**** Source passage ****

In this case, grid computing comes in and move the logic close to data rather than moving data to processing logic.

If we move logic to data, first of all, you save the time of moving data around. Then, people may argue, then u need to move result back, sure, but most of time, we need to process more data to produce one result, otherwise there is no point to process it, but copy it only.

Doing work by one man is less productive than doing work by more man. The best stratigy is allocate some time to teach others to do the same work and then get others to teach others recursively and do the work. The effect will be 2*2*2*..... faster than doing it alone.

So, we divide & distribute the data to different machines, teach & monitor (Hadoop and map & reduce model - It enables applications to work with thousands of computational independent computers and petabytes of data) them process currently, this is where distributed file system comes into picture (HDFS).

Instead of distributed file system, it could be nicer if we can put them into dictributed db as it could be easier to manage them.

**** The data ****

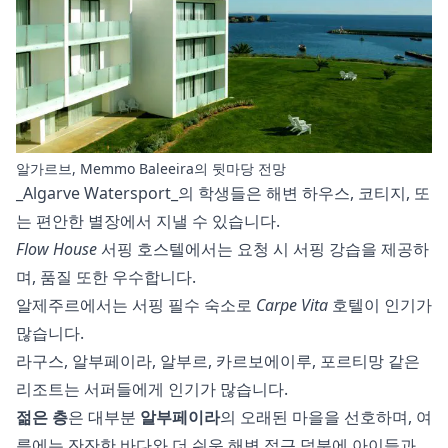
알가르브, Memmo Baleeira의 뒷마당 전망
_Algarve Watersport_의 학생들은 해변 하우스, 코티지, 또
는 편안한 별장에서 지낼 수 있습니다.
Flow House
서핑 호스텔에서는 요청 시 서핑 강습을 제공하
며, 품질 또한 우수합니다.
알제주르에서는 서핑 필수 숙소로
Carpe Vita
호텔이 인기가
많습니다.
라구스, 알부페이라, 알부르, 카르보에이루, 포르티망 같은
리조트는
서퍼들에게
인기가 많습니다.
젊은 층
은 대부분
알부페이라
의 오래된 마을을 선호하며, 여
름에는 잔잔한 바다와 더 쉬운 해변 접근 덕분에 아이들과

****
**** The data ****

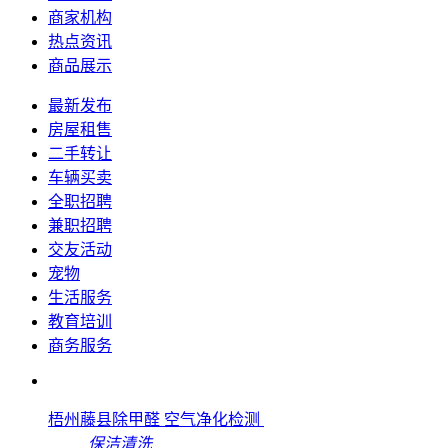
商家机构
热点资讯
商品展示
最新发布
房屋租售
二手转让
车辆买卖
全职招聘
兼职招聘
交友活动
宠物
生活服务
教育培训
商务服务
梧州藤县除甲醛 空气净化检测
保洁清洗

****

-- Try it --
Reproduce the full passage on moving processing logic to the data, word for word.

-- Solution to the problem --
In this case, grid computing comes in and move the logic close to data rather than moving data to processing logic.

If we move logic to data, first of all, you save the time of moving data around. Then, people may argue, then u need to move result back, sure, but most of time, we need to process more data to produce one result, otherwise there is no point to process it, but copy it only.

Doing work by one man is less productive than doing work by more man. The best stratigy is allocate some time to teach others to do the same work and then get others to teach others recursively and do the work. The effect will be 2*2*2*..... faster than doing it alone.

So, we divide & distribute the data to different machines, teach & monitor (Hadoop and map & reduce model - It enables applications to work with thousands of computational independent computers and petabytes of data) them process currently, this is where distributed file system comes into picture (HDFS).

Instead of distributed file system, it could be nicer if we can put them into dictributed db as it could be easier to manage them.